§ Extract to read
[Start of section]

Venturing into the Random Forest

From Technospire

Venturing into the random forest

Before we venture into random forests, we must first understand what decision trees are.

A decision tree is a machine learning algorithm that is in essence a series of decisions that can help in regression and classification tasks, (a regression task predicts a continuous numerical value, such as predicting house prices, whereas classification tasks assign an input to predefined categories, for example is an email spam or not).

How decision trees work for a classification task

Now you might already be questioning the machine-learning aspect of decision trees. After all, a decision tree is practically a lot of nested if statements. But what if we didn’t know what the conditions in the if statements were and we wanted the computer to calculate the best decisions to make, to accurately classify new data points? Well, what we can do is train the algorithm to recursively split up the data into 2 sections and pick the side with the smallest number of impurities. The way to quantify the number of impurities in this is by using entropy. Entropy is the surprise associated with a random event and we can use this to calculate the information gain which is the entropy of the data before a split subtracted by the entropy after the split. After splitting the data into 2 sections in all the ways possible, we pick the split that gives us the biggest information gain. Note, that sometimes the data needs to be split up multiple times to correctly classify it.

[End of section]

§ Material provided
[Start of section]

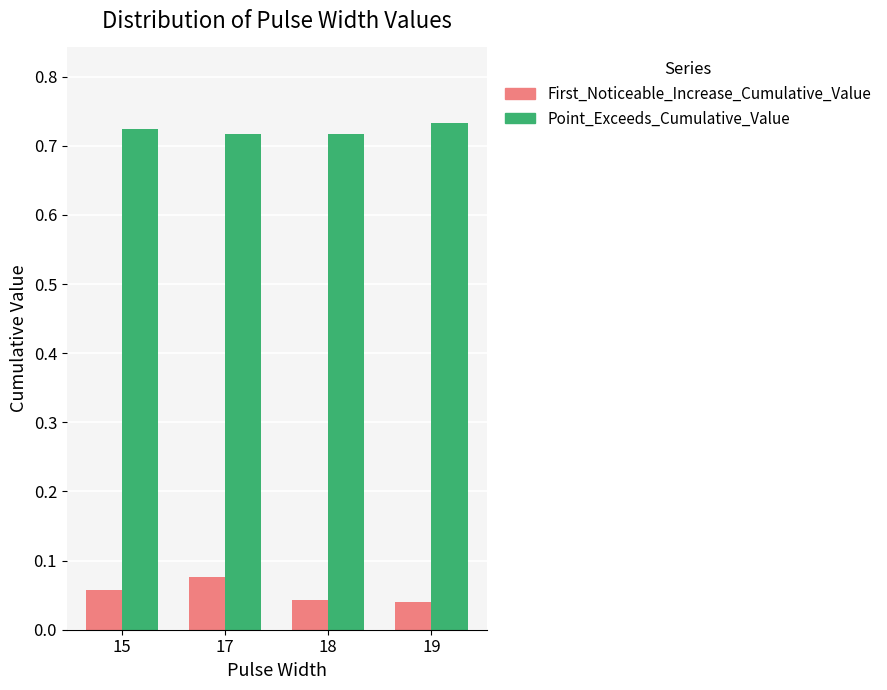

How many Point_Exceeds_Cumulative_Value values are between 0 and 1?

4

[End of section]

§ Work instructions
A – According to the random forest text, how is information gain worked out?
B – Write the next part of the text on decision trees and random forests, picking up right after its final sentence.

§ Task-by-task answers
A – Information gain is the entropy of the data before a split minus the entropy after the split.

B –
As you could see, if we wanted to classify a red point then we can’t just draw one line to correctly differentiate between the two types of points. In this example, at least 4 lines are required to correctly highlight the region where all the red points lie. You can imagine these 4 lines as the branches in the decision tree or as a nested if statement.

Here is the decision tree for these data points, and you can start to see that the problem with decision trees lies within their simplicity. As soon as we change around a couple of data points, we have the possibility of getting a completely different tree. The tree is highly sensitive to changes in the training data which means that when we test our algorithm it might fail to generalize, since decision trees, are not flexible giving us inaccurate results.

How a random forest works for a classification task.

This is where the random forest comes in. Random forests take the simplicity of the decision tree but also provide it with more flexibility meaning that it is not so easily affected by the training data. First, let’s break down what exactly is meant by the two words “Random Forest”. In a real data set, we would have hundreds of records each with several features. The word “random” refers to randomly selecting many records and creating a bootstrapped dataset. Here is an example dataset:

In this data set, we want to predict, if given a new sample, whether a person completed the task or not. If we were to now create a bootstrapped data set from this, it would look something like the table below:

Now, we have a bootstrapped data set, we want to create a decision tree out of it. To do this, we randomly select features and check which one is the best at splitting the data up. We don’t select all the features because we need to make sure that the decision trees that we create are not too similar to each other. Research has shown that picking the square root of (totalnumberofattributes) gives the best predictions. So, let’s take 2 attributes (since the square root of 4 is 2) - hours spent on the task and income. Now let’s create a decision tree based on this, trying to classify who completed the task compared to who did not.

The word “forest” refers to creating multiple decision trees. So, we repeat the process above n number of times until we are satisfied.

 Please note that these decision trees are purely for illustration purposes and are not the best splits.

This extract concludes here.